» Task brief
Go through the entries below and pick out every line with "merged".

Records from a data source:
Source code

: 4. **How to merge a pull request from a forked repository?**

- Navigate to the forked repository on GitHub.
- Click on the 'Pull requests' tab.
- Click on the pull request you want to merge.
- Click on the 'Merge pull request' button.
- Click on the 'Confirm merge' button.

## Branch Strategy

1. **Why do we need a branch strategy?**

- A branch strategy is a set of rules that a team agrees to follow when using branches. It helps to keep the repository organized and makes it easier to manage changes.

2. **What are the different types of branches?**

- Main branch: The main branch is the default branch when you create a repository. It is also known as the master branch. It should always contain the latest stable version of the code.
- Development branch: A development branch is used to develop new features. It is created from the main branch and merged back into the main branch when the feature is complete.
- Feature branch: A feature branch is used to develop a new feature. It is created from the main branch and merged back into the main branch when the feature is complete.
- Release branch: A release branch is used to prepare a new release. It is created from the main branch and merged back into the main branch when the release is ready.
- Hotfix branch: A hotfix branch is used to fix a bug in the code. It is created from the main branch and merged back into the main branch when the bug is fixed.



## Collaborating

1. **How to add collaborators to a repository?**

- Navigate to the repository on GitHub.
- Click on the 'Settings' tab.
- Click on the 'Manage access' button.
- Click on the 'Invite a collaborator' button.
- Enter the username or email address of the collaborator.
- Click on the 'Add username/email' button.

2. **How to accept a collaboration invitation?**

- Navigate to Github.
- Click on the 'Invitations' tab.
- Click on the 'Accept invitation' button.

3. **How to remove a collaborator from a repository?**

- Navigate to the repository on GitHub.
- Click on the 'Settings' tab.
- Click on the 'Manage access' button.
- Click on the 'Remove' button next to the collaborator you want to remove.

» Response area
- Development branch: A development branch is used to develop new features. It is created from the main branch and merged back into the main branch when the feature is complete.
- Feature branch: A feature branch is used to develop a new feature. It is created from the main branch and merged back into the main branch when the feature is complete.
- Release branch: A release branch is used to prepare a new release. It is created from the main branch and merged back into the main branch when the release is ready.
- Hotfix branch: A hotfix branch is used to fix a bug in the code. It is created from the main branch and merged back into the main branch when the bug is fixed.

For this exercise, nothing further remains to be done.